Among the textual models, Oomoto et al. [4] have designed an object-based model for their video database system, OVID. A video object in OVID refers to a meaningful scene in terms of an object identifier, an interval, and a collection of attribute-value pairs. Hjelsvold and Midstraum [5] have developed a generic video model that captures video structure at various levels to enable specification of the video structure, the annotations, and the sharing and reuse in one model. The thematic indexing is achieved by annotations defined for video segments, and by specific annotation entities corresponding to persons, locations, and events. Adali et al. [6] introduce AVIS with a formal video model in terms of interesting video objects. A video object in AVIS refers to a semantic entity that attracts attention in the scene. The model includes events, as the instantiation of activity types, and the roles of objects in the events. Al Safadi and Getta [7] have designed a semantic video model to express various human interpretations. Their conceptual model constitutes semantic units, description of semantic units, association between semantic units, and abstraction mechanisms over semantic units. These textual models, in general, do not include low-level features; for example, they lack object motion modeling.

In contrast, Hacid et al. [8] have extended a textual database model to include low-level features. Their model consists of two layers: 1) Feature and content (audiovisual) layer that contains low-level features, 2) Semantic layer that provides conceptual information. The first layer is based on the information obtained from QBIC [9]. This work is a good starting point for a system to handle mixed-level queries, but their framework does not support object-based motion description and mid-level semantics for motion.

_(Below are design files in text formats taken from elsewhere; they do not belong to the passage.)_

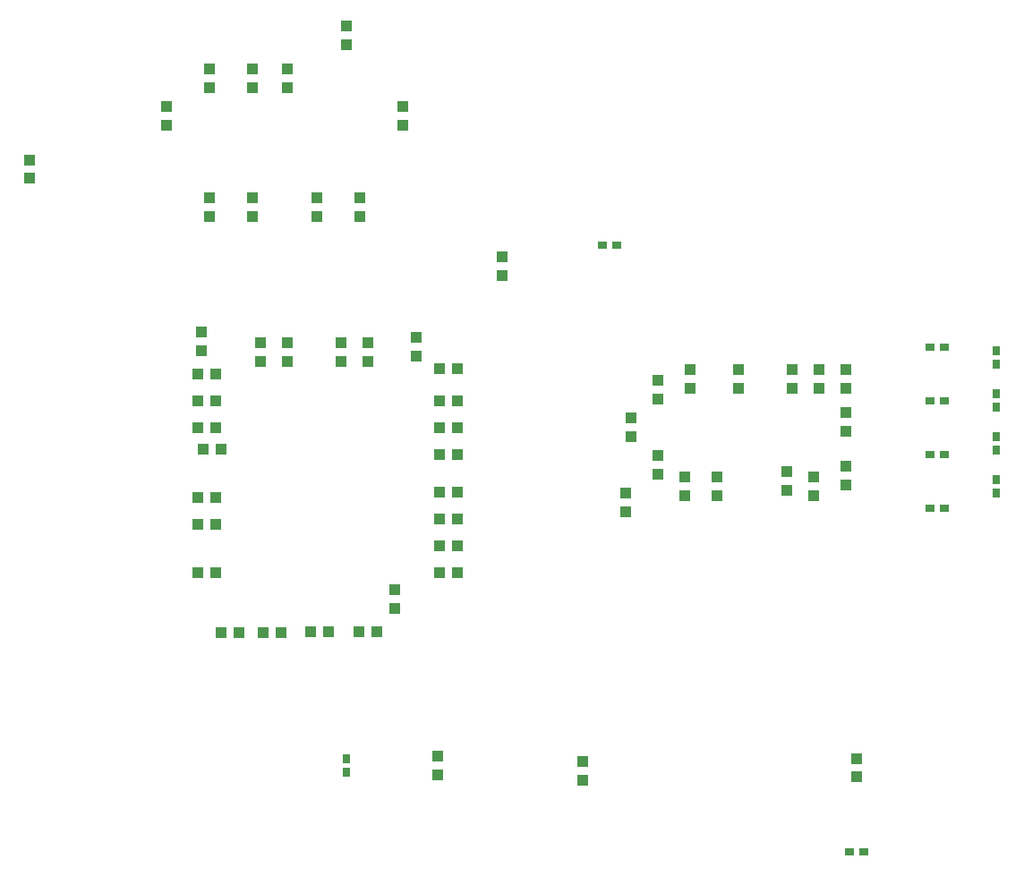
<source format=gbp>
%FSLAX24Y24*%
%MOIN*%
G70*
G01*
G75*
G04 Layer_Color=128*
G04 Layer_Color=128*
%ADD10R,0.0394X0.0433*%
%ADD11R,0.0433X0.0394*%
%ADD12R,0.1024X0.0945*%
%ADD13R,0.0945X0.1024*%
%ADD14C,0.0400*%
%ADD15R,0.0728X0.0118*%
%ADD16R,0.0709X0.0157*%
%ADD17R,0.0827X0.1614*%
%ADD18R,0.0787X0.0551*%
%ADD19O,0.0700X0.0300*%
%ADD20R,0.0700X0.0300*%
%ADD21R,0.0122X0.0709*%
%ADD22R,0.0709X0.0122*%
%ADD23O,0.0122X0.0709*%
%ADD24R,0.0157X0.0709*%
%ADD25R,0.0709X0.0157*%
%ADD26R,0.0118X0.0728*%
%ADD27R,0.0728X0.0118*%
%ADD28R,0.0630X0.0512*%
%ADD29R,0.0630X0.0709*%
%ADD30R,0.0709X0.0630*%
%ADD31R,0.1000X0.1400*%
%ADD32R,0.0300X0.0600*%
%ADD33R,0.1400X0.1000*%
%ADD34R,0.0600X0.0300*%
%ADD35R,0.0276X0.0354*%
%ADD36R,0.0354X0.0276*%
%ADD37R,0.0394X0.1083*%
%ADD38C,0.0200*%
%ADD39C,0.0080*%
%ADD40C,0.0100*%
%ADD41C,0.0160*%
%ADD42C,0.0120*%
%ADD43C,0.1400*%
%ADD44C,0.0750*%
%ADD45C,0.0500*%
%ADD46C,0.1600*%
%ADD47C,0.0600*%
%ADD48C,0.0433*%
%ADD49C,0.0350*%
%ADD50C,0.0250*%
%ADD51C,0.0300*%
%ADD52C,0.0098*%
%ADD53C,0.0079*%
%ADD54C,0.0070*%
%ADD55C,0.0140*%
%ADD56R,0.0200X0.0700*%
%ADD57R,0.0200X0.0200*%
%ADD58R,0.0500X0.0200*%
%ADD59R,0.0200X0.1000*%
%ADD60R,0.0200X0.0500*%
%ADD61R,0.1575X0.0098*%
D10*
X49000Y49135D02*
D03*
Y48465D02*
D03*
X51200Y44865D02*
D03*
Y45535D02*
D03*
X53800Y45065D02*
D03*
Y45735D02*
D03*
X55000Y49535D02*
D03*
Y48865D02*
D03*
X49000Y45665D02*
D03*
Y46335D02*
D03*
X54000Y49535D02*
D03*
Y48865D02*
D03*
X50200Y49535D02*
D03*
Y48865D02*
D03*
X48000Y47735D02*
D03*
Y47065D02*
D03*
X47800Y44935D02*
D03*
Y44265D02*
D03*
X50000Y44865D02*
D03*
Y45535D02*
D03*
X52000Y49535D02*
D03*
Y48865D02*
D03*
X54800Y44865D02*
D03*
Y45535D02*
D03*
X56000Y45265D02*
D03*
Y45935D02*
D03*
Y47265D02*
D03*
Y47935D02*
D03*
Y48865D02*
D03*
Y49535D02*
D03*
X34200Y49865D02*
D03*
Y50535D02*
D03*
X38200Y49865D02*
D03*
Y50535D02*
D03*
X39200Y41335D02*
D03*
Y40665D02*
D03*
X35200Y49865D02*
D03*
Y50535D02*
D03*
X37200Y49865D02*
D03*
Y50535D02*
D03*
X32000Y50265D02*
D03*
Y50935D02*
D03*
X40000Y50065D02*
D03*
Y50735D02*
D03*
X43200Y53065D02*
D03*
Y53735D02*
D03*
X40800Y35135D02*
D03*
Y34465D02*
D03*
X32300Y60065D02*
D03*
Y60735D02*
D03*
X33900Y60065D02*
D03*
Y60735D02*
D03*
X35200Y60065D02*
D03*
Y60735D02*
D03*
X37400Y62335D02*
D03*
Y61665D02*
D03*
X30700Y59335D02*
D03*
Y58665D02*
D03*
X39500Y59335D02*
D03*
Y58665D02*
D03*
X32300Y55935D02*
D03*
Y55265D02*
D03*
X33900Y55935D02*
D03*
Y55265D02*
D03*
X36300Y55935D02*
D03*
Y55265D02*
D03*
X37900Y55265D02*
D03*
Y55935D02*
D03*
X56400Y34383D02*
D03*
Y35052D02*
D03*
X46200Y34935D02*
D03*
Y34265D02*
D03*
X25600Y57352D02*
D03*
Y56683D02*
D03*
D11*
X32535Y48400D02*
D03*
X31865D02*
D03*
X40865D02*
D03*
X41535D02*
D03*
X40865Y44000D02*
D03*
X41535D02*
D03*
X40865Y47400D02*
D03*
X41535D02*
D03*
X32535Y49400D02*
D03*
X31865D02*
D03*
X32735Y46600D02*
D03*
X32065D02*
D03*
X32535Y44800D02*
D03*
X31865D02*
D03*
X36735Y39800D02*
D03*
X36065D02*
D03*
X38535D02*
D03*
X37865D02*
D03*
X40865Y42000D02*
D03*
X41535D02*
D03*
X40865Y43000D02*
D03*
X41535D02*
D03*
X32535Y47400D02*
D03*
X31865D02*
D03*
X32535Y43800D02*
D03*
X31865D02*
D03*
X40865Y49600D02*
D03*
X41535D02*
D03*
X33393Y39765D02*
D03*
X32724D02*
D03*
X40865Y46400D02*
D03*
X41535D02*
D03*
X34298Y39765D02*
D03*
X34968D02*
D03*
X41535Y45000D02*
D03*
X40865D02*
D03*
X31865Y42000D02*
D03*
X32535D02*
D03*
D35*
X61600Y50256D02*
D03*
Y49744D02*
D03*
Y48656D02*
D03*
Y48144D02*
D03*
Y47056D02*
D03*
Y46544D02*
D03*
Y45456D02*
D03*
Y44944D02*
D03*
X37400Y34544D02*
D03*
Y35056D02*
D03*
D36*
X59656Y50400D02*
D03*
X59144D02*
D03*
X59656Y44400D02*
D03*
X59144D02*
D03*
X59656Y46400D02*
D03*
X59144D02*
D03*
X59656Y48400D02*
D03*
X59144D02*
D03*
X46944Y54200D02*
D03*
X47456D02*
D03*
X56656Y31600D02*
D03*
X56144D02*
D03*
M02*

</source>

As a sign of a certain level of maturity reached in the field of content-based retrieval, the ISO MPEG-7 standard (formally Multimedia Content Description Interface) provides normative tools to describe multimedia content by defining a normative set of descriptors (D) and description schemes (DS). One of these DSs, the SemanticDS, introduces a generic semantic model to enable semantic retrieval, in terms of objects, events, places, and semantic relations [1]. MPEG-7 also provides low-level descriptors, such as color, texture, shape, and motion, under a separate SegmentDS. Thus, in order to perform mixed-level queries with spatio-temporal relations between objects, one needs to instantiate both a SemanticDS and a SegmentDS with two separate graph structures. This unduly increases representation complexity, resulting in inefficiency in query resolution and problems due to the independent manipulations of a single DS. Furthermore, there is no context-dependent classification of object attributes in the MPEG-7 SemanticDS. For example, if an object appears in multiple events, all attributes (relations) of the object related to all events are listed within the same object entity. This aggravates the inefficiency problem.

We propose a new generic integrated semantic-syntactic model to address the above deficiencies in Section 3.

2.2 Automatic Sports Video Analysis

Semantic analysis of sports video involves use of cinematic features, to detect shot boundaries, shot types, and replays, as well as object-based features to detect and track players and referee, and detect certain game specific events such as goals and plays around the penalty box in soccer videos.

The earliest works on sports video processing have used object color and texture features to generate highlights [10] and to parse TV soccer programs [11]. Object motion trajectories and interactions are used for football play classification [12] and for soccer event detection [13]. Both [12] and [13], however, rely on pre-extracted accurate object trajectories, which are obtained manually in [12]; hence, they are not practical for real-time applications. LucentVision [14] and ESPN K-Zone [15] track only specific objects for tennis and baseball, respectively. The former analyzes trajectory statistics of two tennis players and the ball. The latter tracks the ball during pitches to show, as replays, if the strike and ball decisions are correct. The real-time tracking in both systems is achieved by extensive use of a priori knowledge about the system setup, such as camera locations and their coverage, which limits their application. Cinematic descriptors are also commonly employed. The plays and breaks in soccer games are detected by frame view types in [16]. Li and Sezan summarize football video by play/break and slow-motion replay detection using both cinematic and object descriptors [17]. Scene cuts and camera motion parameters are used for soccer event detection in [18] where usage of only few cinematic features prevents reliable detection of multiple events. A mixture of cinematic and object descriptors is employed in [19]. Motion activity features are proposed for golf event detection [20]. Text information from closed captions and visual features are integrated in [21] for event-based football video indexing. Audio features, alone, are proposed to detect hits and generate baseball highlights [22].

In this chapter, we present a framework to process soccer video using both cinematic and object-based features. The output of this processing can be used to automatically generate summaries that capture the essential semantics of the game, or to instantiate the proposed new model for mixed-level (semantic and low-level) search applications.